I took all of the results and deleted all of the times where no reading was taken (as these blanks would register as 0.0 and throw off the analysis), then used the MOD function of excel to get the remainder left over when you divided the results by 1. Multiplying this by 10 gave me a neat set of whole numbers between 0 and 9. I used the Excel data analysis add-in to run a histogram on these numbers and found that out of 7358 readings the tenths digit was only zero 531 times. Using the binomial distribution function of excel I calculated the odds that a random sample of 7358 numbers between 0 and 9 would only have 531 or fewer 0’s. The odds of that happening naturally in a set without any inherent bias are, to put it lightly, low.

This is the part where I want to caution that the fact that an outcome is unlikely does not necessarily mean foul play was involved. For instance, you would only have a 12.5% chance of winning a coinflip three times in a row, but I wouldn’t automatically call you a liar or a cheat if this happened. However, the odds of the results containing this few “0’s” is the same as winning that coinflip 56 times in a row. As they like to say at the coinflip table in Vegas; “Fool me 55 times, shame on you, fool me 56 times, shame on me.” To make matters worse, if any real results were rounded to the nearest whole number, the actual number of legitimate zeroes would be even less. Also, it just so happens that when human beings try to create random numbers, they generally select 0 a lot less frequently than other numbers[iv].

Digit Frequency
0 531
1 843
2 873
3 661
4 818
5 705
6 658
7 795
8 750
9 724
Total 7358

 

So there are approximately 200 zeroes missing-plus or minus maybe 30, as there is about an 8% chance you would get fewer than 700 zeroes, back within the realm of possibility. On average, you’d have to make up 10 readings without a zero for a zero to go missing, and you would have to make up 2000 readings for 200 zeroes to go missing. And that assumes that you never make up readings with round numbers. If they make up random readings that are whole numbers 5% of the time instead of never, then that means that about 4000 of the readings are fabricated, as it would take 20 bad readings to get rid of a zero.  And of course, if any of those guys ever round off their numbers, boosting the number of zeroes artificially, the situation could be even worse than this indicates.

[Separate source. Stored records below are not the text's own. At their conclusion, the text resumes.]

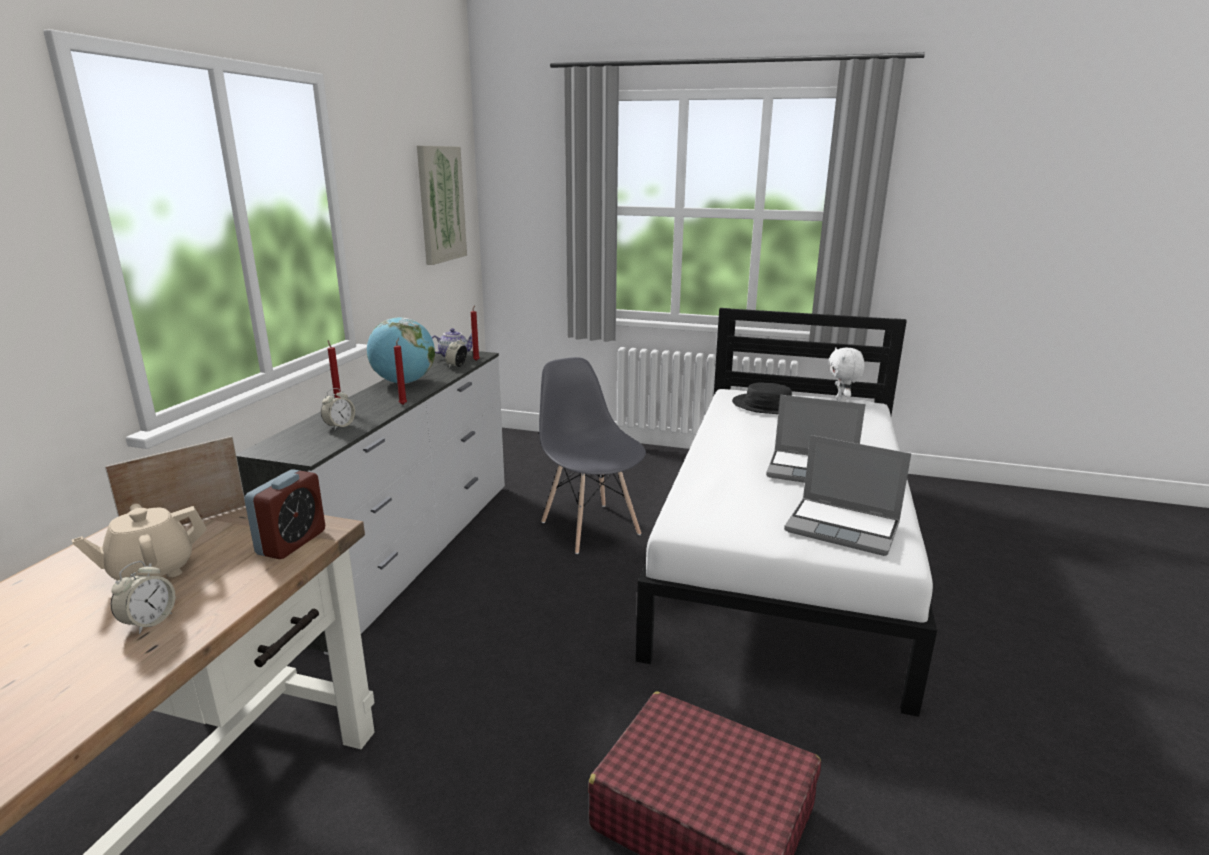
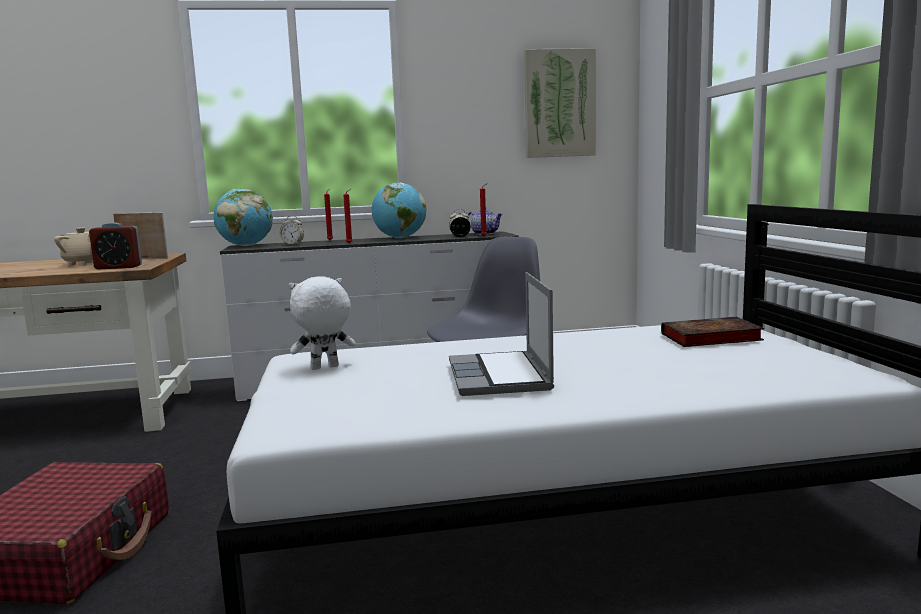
camera: 65 degrees right, 10 degrees down
alarm clock [111,561,175,634] -> none
black hat [732,382,792,414] -> book [661,317,764,347]
laptop [784,435,911,556] -> none
white plush toy [829,347,865,402] -> white plush toy moved to [289,276,356,370]
none -> globe [214,189,273,246]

For me, the moral here is that if the number looks strange, investigate the number first. This doesn’t just apply to numbers supplied by humans either, transmitters slide from their calibration or break for other reasons all the time[v]. I have found data scrambled in so many ways that it would be impossible to remember them all. However, what I do know is that it’s much easier to troubleshoot why a number is wrong than to scour your process in vain searching for explanations for garbage data.

[i] Skittles

[ii] This is apparently not everybody’s first response to a problem like this. In fact, my former rotating alternate had this to say about my analysis: “Wow, you really went full Beautiful Mind on that.  I am surprised that I did not go into our cabin to find a bunch of newspaper articles cut out with pins and red string connecting them.  Or photos of people with the eyes cut out.  I think that was a different movie.

[iii] Cough, six sigma, cough.

[iv] I know I read this somewhere, but I can’t remember where I got this from. It makes sense to me though, I can certainly imagine I would instinctively put a non-zero number at the end of my bogus data if my goal was to create random looking numbers, or at least numbers that didn’t seem made up.

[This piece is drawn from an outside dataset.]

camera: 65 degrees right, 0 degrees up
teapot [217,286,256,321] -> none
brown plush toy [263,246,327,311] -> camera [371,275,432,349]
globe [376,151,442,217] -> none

[v] Seems odd to leave a footnote a sentence before the end of the article, but seems wrong to leave out one of my favorite bad data troubleshooting stories entirely. Two machines testing a refined product specification in a refinery had never disagreed until one day, they did…repeatedly. Nobody could figure out why, but they could pinpoint that the machines started disagreeing after they changed the specification in question from -40 degrees to -50 or so. Eventually somebody found out that the first machine was configured to read Celsius, while the second one read Fahrenheit. I guess that just goes to show that there’s nothing like the Jet A cloud point specification to bring together the English and SI systems of measurement.